RE: Ben Shapiro vs Neil deGrasse Tyson: The WAR Over Transgender Issues
January 27, 2025 at 6:35 pm
(January 26, 2025 at 6:06 pm)Sheldon Wrote:(January 26, 2025 at 11:10 am)Ferrocyanide Wrote: It depends on how you define morality.That's not how morality is defined:
If you define morality as = causing harm is immoral.
Morality
noun
1. principles concerning the distinction between right and wrong or good and bad behaviour.
Ultimately all moral assertions rest on subjective opinion.
Quote:If you define morality as = causing harm is immoral.
Then, if person X punches person Y, person X is causing harm. He did an immoral act.
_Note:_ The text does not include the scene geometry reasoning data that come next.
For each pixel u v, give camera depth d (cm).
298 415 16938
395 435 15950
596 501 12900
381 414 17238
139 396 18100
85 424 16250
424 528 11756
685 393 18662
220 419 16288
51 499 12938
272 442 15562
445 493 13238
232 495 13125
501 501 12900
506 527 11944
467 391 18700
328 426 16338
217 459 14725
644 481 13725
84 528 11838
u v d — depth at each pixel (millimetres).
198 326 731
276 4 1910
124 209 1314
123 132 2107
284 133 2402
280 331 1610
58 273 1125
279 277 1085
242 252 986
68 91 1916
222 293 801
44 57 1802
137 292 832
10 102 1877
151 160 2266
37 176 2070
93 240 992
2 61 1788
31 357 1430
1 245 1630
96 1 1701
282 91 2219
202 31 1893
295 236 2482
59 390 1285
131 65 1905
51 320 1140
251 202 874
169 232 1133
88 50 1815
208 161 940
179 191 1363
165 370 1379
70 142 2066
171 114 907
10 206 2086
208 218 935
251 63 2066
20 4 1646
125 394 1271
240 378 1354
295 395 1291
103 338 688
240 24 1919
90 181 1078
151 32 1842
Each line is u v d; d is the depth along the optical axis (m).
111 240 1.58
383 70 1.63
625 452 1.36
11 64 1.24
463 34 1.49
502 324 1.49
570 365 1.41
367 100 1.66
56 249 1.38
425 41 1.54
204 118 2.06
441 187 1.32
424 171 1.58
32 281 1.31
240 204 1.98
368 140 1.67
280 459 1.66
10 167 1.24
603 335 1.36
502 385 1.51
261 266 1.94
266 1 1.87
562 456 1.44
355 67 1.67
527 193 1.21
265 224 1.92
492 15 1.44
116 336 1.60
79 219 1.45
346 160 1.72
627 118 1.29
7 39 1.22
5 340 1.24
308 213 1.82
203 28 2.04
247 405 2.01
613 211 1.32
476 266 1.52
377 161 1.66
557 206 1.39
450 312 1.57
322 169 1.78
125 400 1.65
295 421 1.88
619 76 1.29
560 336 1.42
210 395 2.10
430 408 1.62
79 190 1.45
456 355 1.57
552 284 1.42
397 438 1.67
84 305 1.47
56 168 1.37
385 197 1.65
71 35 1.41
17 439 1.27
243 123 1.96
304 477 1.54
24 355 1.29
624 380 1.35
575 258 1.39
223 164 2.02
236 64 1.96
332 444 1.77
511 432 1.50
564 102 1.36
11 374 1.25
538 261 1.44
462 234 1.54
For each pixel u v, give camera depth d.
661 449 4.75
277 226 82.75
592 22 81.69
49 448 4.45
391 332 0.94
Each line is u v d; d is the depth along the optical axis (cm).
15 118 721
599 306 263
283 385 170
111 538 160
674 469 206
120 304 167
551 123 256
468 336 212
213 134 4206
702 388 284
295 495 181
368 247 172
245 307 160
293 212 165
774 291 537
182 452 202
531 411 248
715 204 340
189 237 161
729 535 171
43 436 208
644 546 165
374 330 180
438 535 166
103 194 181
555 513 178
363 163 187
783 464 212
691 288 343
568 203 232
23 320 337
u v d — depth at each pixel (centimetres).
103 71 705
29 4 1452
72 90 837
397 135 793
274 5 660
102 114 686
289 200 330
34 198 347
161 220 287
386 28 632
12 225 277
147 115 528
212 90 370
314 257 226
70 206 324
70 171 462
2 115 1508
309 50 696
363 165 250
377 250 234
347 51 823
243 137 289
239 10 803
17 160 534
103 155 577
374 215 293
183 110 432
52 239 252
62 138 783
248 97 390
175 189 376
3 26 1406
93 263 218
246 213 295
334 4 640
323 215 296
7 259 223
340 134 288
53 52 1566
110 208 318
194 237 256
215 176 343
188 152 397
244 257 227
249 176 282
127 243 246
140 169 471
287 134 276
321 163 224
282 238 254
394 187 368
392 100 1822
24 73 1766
This is still a subjective assertion, all you have done is use a begging the question fallacy to assume your conclusion in your opening premise, it is both arbitrary and circular. Also moral assertions are relative, what if you punched someone for example, to prevent a greater harm, like murder or rape?
Note the notion causing harm is immoral is a subjective one, not an objective one.
I think your definition doesn't work either. I didn't see anything circular reasoning in it or any begging but you said principles, which is unclear.
You said good and bad behavior but you did not display the logic behind it.
What logic should I use to figure out if something is right or wrong?
I can also make up words and give them vague definitions:
Kazouting and "to kazout" = spending the day doing certain things in a full way.
I think that if we use emotions as our guide, then this issue of "morality is fully subjective" gets changed to "morality is partially objective".
It is an objective fact that humans have pain sensors. You can punch a human in the face and activate the pain sensors.
You can also do psychological harm using verbal abuse and other methods.
Isn't morality mostly derived from feelings, from pain?
Quote:Also moral assertions are relative, what if you punched someone for example, to prevent a greater harm, like murder or rape?
It all comes down to "how do you want to define morality?"
I'll be happy to answer your question:
In your above example, the focus seems to be on rape. That is the initial action. That is the problem point.
In order to stop it, you want to take an immoral action ==> punch someone.
The rape part, we can judge that it is an immoral act. it is objectively immoral.
The punching part, we would have to decide as a society if this action is acceptable. This is the subjective part.
It is similar to a sheet of glass cracking. The crack is spreading. You try to stop the crack by cutting the glass at some point. Did you make the best decision possible?